Behavior is one kind of response an organism can make to an internal or environmental stimulus. A behavioral response requires coordination and communication at many levels, including cells, organ systems, and whole organisms. Behavioral response is a set of actions determined in part by heredity and in part from experience.
An organism's behavior evolves through adaptation to its environment. How a species moves, obtains food, reproduces, and responds to danger are based in the species' evolutionary history.
Diversity and Adaptations of Organisms
Millions of species of animals, plants, and microorganisms are alive today. Although different species might look dissimilar, the unity among organisms becomes apparent from an analysis of internal structures, the similarity of their chemical processes, and the evidence of common ancestry.

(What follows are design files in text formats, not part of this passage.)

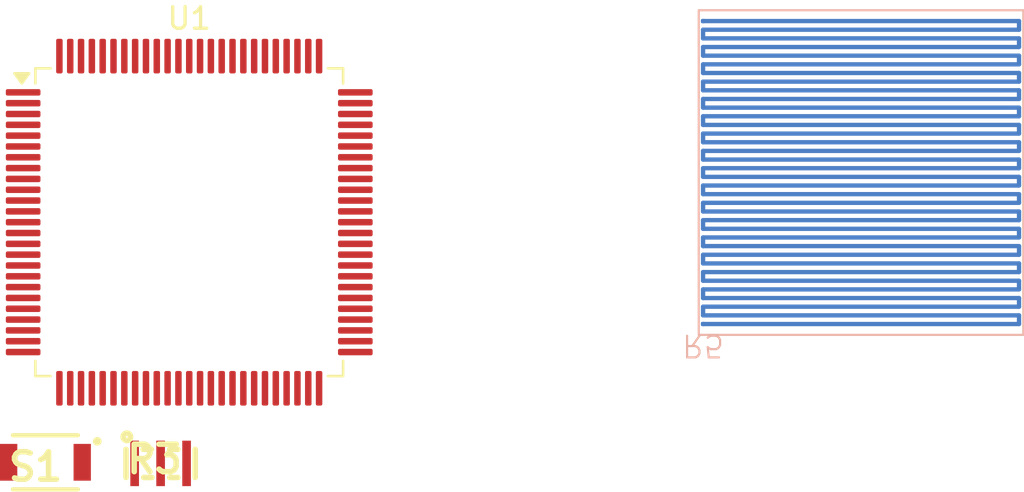
<source format=kicad_pcb>
(kicad_pcb
	(version 20240108)
	(generator "pcbnew")
	(generator_version "8.0")
	(general
		(thickness 1.6)
		(legacy_teardrops no)
	)
	(paper "A4")
	(layers
		(0 "F.Cu" signal)
		(31 "B.Cu" signal)
		(32 "B.Adhes" user "B.Adhesive")
		(33 "F.Adhes" user "F.Adhesive")
		(34 "B.Paste" user)
		(35 "F.Paste" user)
		(36 "B.SilkS" user "B.Silkscreen")
		(37 "F.SilkS" user "F.Silkscreen")
		(38 "B.Mask" user)
		(39 "F.Mask" user)
		(40 "Dwgs.User" user "User.Drawings")
		(41 "Cmts.User" user "User.Comments")
		(42 "Eco1.User" user "User.Eco1")
		(43 "Eco2.User" user "User.Eco2")
		(44 "Edge.Cuts" user)
		(45 "Margin" user)
		(46 "B.CrtYd" user "B.Courtyard")
		(47 "F.CrtYd" user "F.Courtyard")
		(48 "B.Fab" user)
		(49 "F.Fab" user)
		(50 "User.1" user)
		(51 "User.2" user)
		(52 "User.3" user)
		(53 "User.4" user)
		(54 "User.5" user)
		(55 "User.6" user)
		(56 "User.7" user)
		(57 "User.8" user)
		(58 "User.9" user)
	)
	(setup
		(pad_to_mask_clearance 0)
		(allow_soldermask_bridges_in_footprints no)
		(pcbplotparams
			(layerselection 0x00010fc_ffffffff)
			(plot_on_all_layers_selection 0x0000000_00000000)
			(disableapertmacros no)
			(usegerberextensions no)
			(usegerberattributes yes)
			(usegerberadvancedattributes yes)
			(creategerberjobfile yes)
			(dashed_line_dash_ratio 12.000000)
			(dashed_line_gap_ratio 3.000000)
			(svgprecision 4)
			(plotframeref no)
			(viasonmask no)
			(mode 1)
			(useauxorigin no)
			(hpglpennumber 1)
			(hpglpenspeed 20)
			(hpglpendiameter 15.000000)
			(pdf_front_fp_property_popups yes)
			(pdf_back_fp_property_popups yes)
			(dxfpolygonmode yes)
			(dxfimperialunits yes)
			(dxfusepcbnewfont yes)
			(psnegative no)
			(psa4output no)
			(plotreference yes)
			(plotvalue yes)
			(plotfptext yes)
			(plotinvisibletext no)
			(sketchpadsonfab no)
			(subtractmaskfromsilk no)
			(outputformat 1)
			(mirror no)
			(drillshape 1)
			(scaleselection 1)
			(outputdirectory "")
		)
	)
	(net 0 "")
	(net 1 "/MCU_Core/OSCH_OUT")
	(net 2 "/MCU_Core/OSCH_IN")
	(net 3 "GND")
	(net 4 "unconnected-(R5-Pad1)")
	(net 5 "unconnected-(R5-Pad2)")
	(net 6 "/MCU_Core/NRST")
	(net 7 "unconnected-(U1-PB7-Pad93)")
	(net 8 "unconnected-(U1-PC4-Pad33)")
	(net 9 "unconnected-(U1-PC1-Pad16)")
	(net 10 "unconnected-(U1-PB5-Pad91)")
	(net 11 "unconnected-(U1-PD8-Pad55)")
	(net 12 "unconnected-(U1-PE14-Pad45)")
	(net 13 "unconnected-(U1-PA11-Pad70)")
	(net 14 "unconnected-(U1-PB2-Pad37)")
	(net 15 "+3.3V")
	(net 16 "unconnected-(U1-PC2-Pad17)")
	(net 17 "unconnected-(U1-PB13-Pad52)")
	(net 18 "unconnected-(U1-PC7-Pad64)")
	(net 19 "unconnected-(U1-PD9-Pad56)")
	(net 20 "unconnected-(U1-PE2-Pad1)")
	(net 21 "unconnected-(U1-PE15-Pad46)")
	(net 22 "unconnected-(U1-PC10-Pad78)")
	(net 23 "unconnected-(U1-PA4-Pad29)")
	(net 24 "unconnected-(U1-PB4-Pad90)")
	(net 25 "unconnected-(U1-PA8-Pad67)")
	(net 26 "unconnected-(U1-PC8-Pad65)")
	(net 27 "unconnected-(U1-PB0-Pad35)")
	(net 28 "unconnected-(U1-PE3-Pad2)")
	(net 29 "unconnected-(U1-PD0-Pad81)")
	(net 30 "/MCU_Core/Dbg_TX")
	(net 31 "unconnected-(U1-PE0-Pad97)")
	(net 32 "unconnected-(U1-PC3-Pad18)")
	(net 33 "unconnected-(U1-PD7-Pad88)")
	(net 34 "unconnected-(U1-PD5-Pad86)")
	(net 35 "unconnected-(U1-PA7-Pad32)")
	(net 36 "unconnected-(U1-PB3-Pad89)")
	(net 37 "unconnected-(U1-PD15-Pad62)")
	(net 38 "unconnected-(U1-PB1-Pad36)")
	(net 39 "unconnected-(U1-PC11-Pad79)")
	(net 40 "unconnected-(U1-PD3-Pad84)")
	(net 41 "unconnected-(U1-PB11-Pad48)")
	(net 42 "unconnected-(U1-PB12-Pad51)")
	(net 43 "unconnected-(U1-PE8-Pad39)")
	(net 44 "unconnected-(U1-PE12-Pad43)")
	(net 45 "unconnected-(U1-PC5-Pad34)")
	(net 46 "/MCU_Core/VCAP_1")
	(net 47 "unconnected-(U1-PC0-Pad15)")
	(net 48 "unconnected-(U1-PE7-Pad38)")
	(net 49 "/MCU_Core/SWDIO")
	(net 50 "unconnected-(U1-PE13-Pad44)")
	(net 51 "unconnected-(U1-PE6-Pad5)")
	(net 52 "/MCU_Core/VCAP_2")
	(net 53 "unconnected-(U1-PC6-Pad63)")
	(net 54 "unconnected-(U1-PE10-Pad41)")
	(net 55 "unconnected-(U1-PE9-Pad40)")
	(net 56 "unconnected-(U1-PD4-Pad85)")
	(net 57 "unconnected-(U1-PB10-Pad47)")
	(net 58 "unconnected-(U1-PC9-Pad66)")
	(net 59 "unconnected-(U1-PA3-Pad26)")
	(net 60 "unconnected-(U1-PB9-Pad96)")
	(net 61 "unconnected-(U1-PD14-Pad61)")
	(net 62 "unconnected-(U1-PD11-Pad58)")
	(net 63 "unconnected-(U1-PA9-Pad68)")
	(net 64 "/MCU_Core/Dbg_RX")
	(net 65 "unconnected-(U1-PB6-Pad92)")
	(net 66 "+3.3VADC")
	(net 67 "unconnected-(U1-PA6-Pad31)")
	(net 68 "unconnected-(U1-PA10-Pad69)")
	(net 69 "unconnected-(U1-PB15-Pad54)")
	(net 70 "unconnected-(U1-PD12-Pad59)")
	(net 71 "unconnected-(U1-PC15-Pad9)")
	(net 72 "unconnected-(U1-PE5-Pad4)")
	(net 73 "unconnected-(U1-PD6-Pad87)")
	(net 74 "/MCU_Core/BOOT0")
	(net 75 "unconnected-(U1-PA15-Pad77)")
	(net 76 "unconnected-(U1-PA5-Pad30)")
	(net 77 "unconnected-(U1-PC14-Pad8)")
	(net 78 "/MCU_Core/SWCLK")
	(net 79 "unconnected-(U1-PA0-Pad23)")
	(net 80 "unconnected-(U1-PA12-Pad71)")
	(net 81 "unconnected-(U1-PD10-Pad57)")
	(net 82 "unconnected-(U1-PB14-Pad53)")
	(net 83 "unconnected-(U1-PE4-Pad3)")
	(net 84 "unconnected-(U1-PE1-Pad98)")
	(net 85 "unconnected-(U1-PE11-Pad42)")
	(net 86 "unconnected-(U1-PC13-Pad7)")
	(net 87 "unconnected-(U1-PA1-Pad24)")
	(net 88 "unconnected-(U1-PD1-Pad82)")
	(net 89 "unconnected-(U1-PD13-Pad60)")
	(net 90 "unconnected-(U1-PB8-Pad95)")
	(net 91 "unconnected-(U1-PA2-Pad25)")
	(footprint "SamacSys_Parts:CSTCE12M0G55-R0" (layer "F.Cu") (at 67.68214 73.32114))
	(footprint "Package_QFP:LQFP-100_14x14mm_P0.5mm" (layer "F.Cu") (at 69.005 62.175))
	(footprint "SamacSys_Parts:B3U-1000P" (layer "F.Cu") (at 62.36 73.27))
	(footprint "SamacSys_Parts:IMU_Heater" (layer "B.Cu") (at 92.55 67.38))
)

</source>
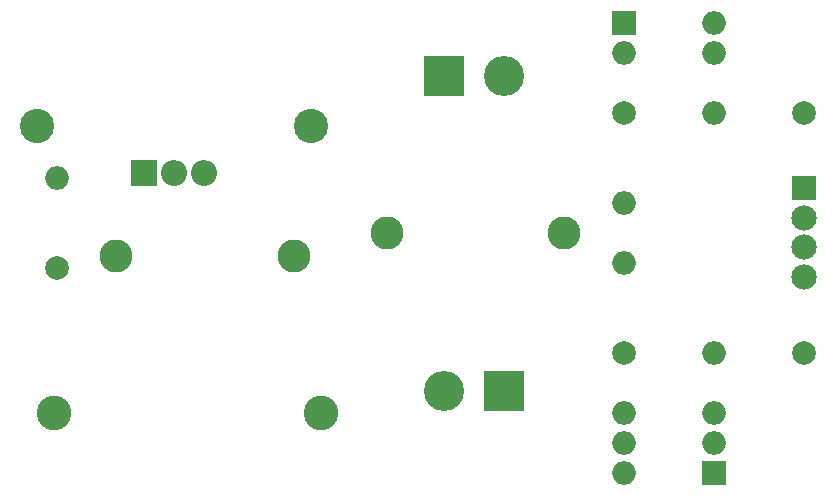
<source format=gbr>
G04 #@! TF.FileFunction,Soldermask,Bot*
%FSLAX46Y46*%
G04 Gerber Fmt 4.6, Leading zero omitted, Abs format (unit mm)*
G04 Created by KiCad (PCBNEW 4.0.7-e2-6376~58~ubuntu16.04.1) date Fri Jun 29 12:06:55 2018*
%MOMM*%
%LPD*%
G01*
G04 APERTURE LIST*
%ADD10C,0.100000*%
%ADD11R,2.200000X2.200000*%
%ADD12O,2.200000X2.200000*%
%ADD13C,2.000000*%
%ADD14O,2.000000X2.000000*%
%ADD15R,2.000000X2.000000*%
%ADD16R,2.150000X2.150000*%
%ADD17C,2.150000*%
%ADD18R,3.400000X3.400000*%
%ADD19C,3.400000*%
%ADD20C,2.800000*%
%ADD21C,2.940000*%
%ADD22C,2.900000*%
G04 APERTURE END LIST*
D10*
D11*
X180340000Y-60960000D03*
D12*
X182880000Y-60960000D03*
X185420000Y-60960000D03*
D13*
X236220000Y-55880000D03*
D14*
X228600000Y-55880000D03*
D13*
X220980000Y-55880000D03*
D14*
X220980000Y-63500000D03*
D13*
X236220000Y-76200000D03*
D14*
X228600000Y-76200000D03*
D13*
X220980000Y-76200000D03*
D14*
X220980000Y-68580000D03*
D15*
X220980000Y-48260000D03*
D14*
X228600000Y-50800000D03*
X220980000Y-50800000D03*
X228600000Y-48260000D03*
D15*
X228600000Y-86360000D03*
D14*
X220980000Y-81280000D03*
X228600000Y-83820000D03*
X220980000Y-83820000D03*
X228600000Y-81280000D03*
X220980000Y-86360000D03*
D16*
X236220000Y-62230000D03*
D17*
X236220000Y-64730000D03*
X236220000Y-67230000D03*
X236220000Y-69730000D03*
D13*
X173000000Y-69000000D03*
D14*
X173000000Y-61380000D03*
D18*
X210820000Y-79375000D03*
D19*
X205740000Y-79375000D03*
D18*
X205740000Y-52705000D03*
D19*
X210820000Y-52705000D03*
D20*
X193000000Y-68000000D03*
X178000000Y-68000000D03*
D21*
X172720000Y-81280000D03*
X195320000Y-81280000D03*
D20*
X215900000Y-66040000D03*
X200900000Y-66040000D03*
D22*
X171280000Y-56970000D03*
X194480000Y-56970000D03*
M02*

</source>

Biological evolution accounts for the diversity of species developed through gradual processes over many generations. Species acquire many of their unique characteristics through biological adaptation, which involves the selection of naturally occurring variations in populations. Biological adaptations include changes in structures, behaviors, or physiology that enhance survival and reproductive success in a particular environment.
For Grades: 9-12
The Behavior of Organisms
Organisms have behavioral responses to internal changes and to external stimuli. Responses to external stimuli can result from interactions with the organism's own species and others, as well as environmental changes; these responses either can be innate or learned. The broad patterns of behavior exhibited by animals have evolved to ensure reproductive success. Animals often live in unpredictable environments, and so their behavior must be flexible enough to deal with uncertainty and change. Plants also respond to stimuli.
Like other aspects of an organism's biology, behaviors have evolved through natural selection. Behaviors often have an adaptive logic when viewed in terms of evolutionary principles.
Behavioral biology has implications for humans, as it provides links to psychology, sociology, and anthropology.